***** EXERCISE MATERIAL *****
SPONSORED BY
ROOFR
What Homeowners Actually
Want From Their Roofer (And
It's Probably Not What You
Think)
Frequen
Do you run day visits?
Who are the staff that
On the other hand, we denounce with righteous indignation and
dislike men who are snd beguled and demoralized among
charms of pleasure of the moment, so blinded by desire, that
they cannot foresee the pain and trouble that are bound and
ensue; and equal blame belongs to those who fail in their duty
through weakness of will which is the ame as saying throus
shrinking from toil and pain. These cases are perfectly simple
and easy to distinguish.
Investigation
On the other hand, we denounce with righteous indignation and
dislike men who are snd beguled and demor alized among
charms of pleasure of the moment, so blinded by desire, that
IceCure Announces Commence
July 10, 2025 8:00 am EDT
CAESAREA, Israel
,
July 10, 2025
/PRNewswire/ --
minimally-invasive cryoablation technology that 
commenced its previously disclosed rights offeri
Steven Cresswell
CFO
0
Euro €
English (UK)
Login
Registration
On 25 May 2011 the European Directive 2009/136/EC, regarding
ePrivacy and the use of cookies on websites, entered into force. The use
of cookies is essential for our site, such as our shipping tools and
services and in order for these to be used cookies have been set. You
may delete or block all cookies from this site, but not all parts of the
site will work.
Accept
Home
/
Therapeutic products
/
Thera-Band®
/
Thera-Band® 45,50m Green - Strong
*****
▸ **WHAT IS EXPECTED**
Each record, from first to last, should be returned verbatim.

▸ **SOLUTION TO THIS EXERCISE**
SPONSORED BY
ROOFR
What Homeowners Actually
Want From Their Roofer (And
It's Probably Not What You
Think)
Frequen
Do you run day visits?
Who are the staff that
On the other hand, we denounce with righteous indignation and
dislike men who are snd beguled and demoralized among
charms of pleasure of the moment, so blinded by desire, that
they cannot foresee the pain and trouble that are bound and
ensue; and equal blame belongs to those who fail in their duty
through weakness of will which is the ame as saying throus
shrinking from toil and pain. These cases are perfectly simple
and easy to distinguish.
Investigation
On the other hand, we denounce with righteous indignation and
dislike men who are snd beguled and demor alized among
charms of pleasure of the moment, so blinded by desire, that
IceCure Announces Commence
July 10, 2025 8:00 am EDT
CAESAREA, Israel
,
July 10, 2025
/PRNewswire/ --
minimally-invasive cryoablation technology that 
commenced its previously disclosed rights offeri
Steven Cresswell
CFO
0
Euro €
English (UK)
Login
Registration
On 25 May 2011 the European Directive 2009/136/EC, regarding
ePrivacy and the use of cookies on websites, entered into force. The use
of cookies is essential for our site, such as our shipping tools and
services and in order for these to be used cookies have been set. You
may delete or block all cookies from this site, but not all parts of the
site will work.
Accept
Home
/
Therapeutic products
/
Thera-Band®
/
Thera-Band® 45,50m Green - Strong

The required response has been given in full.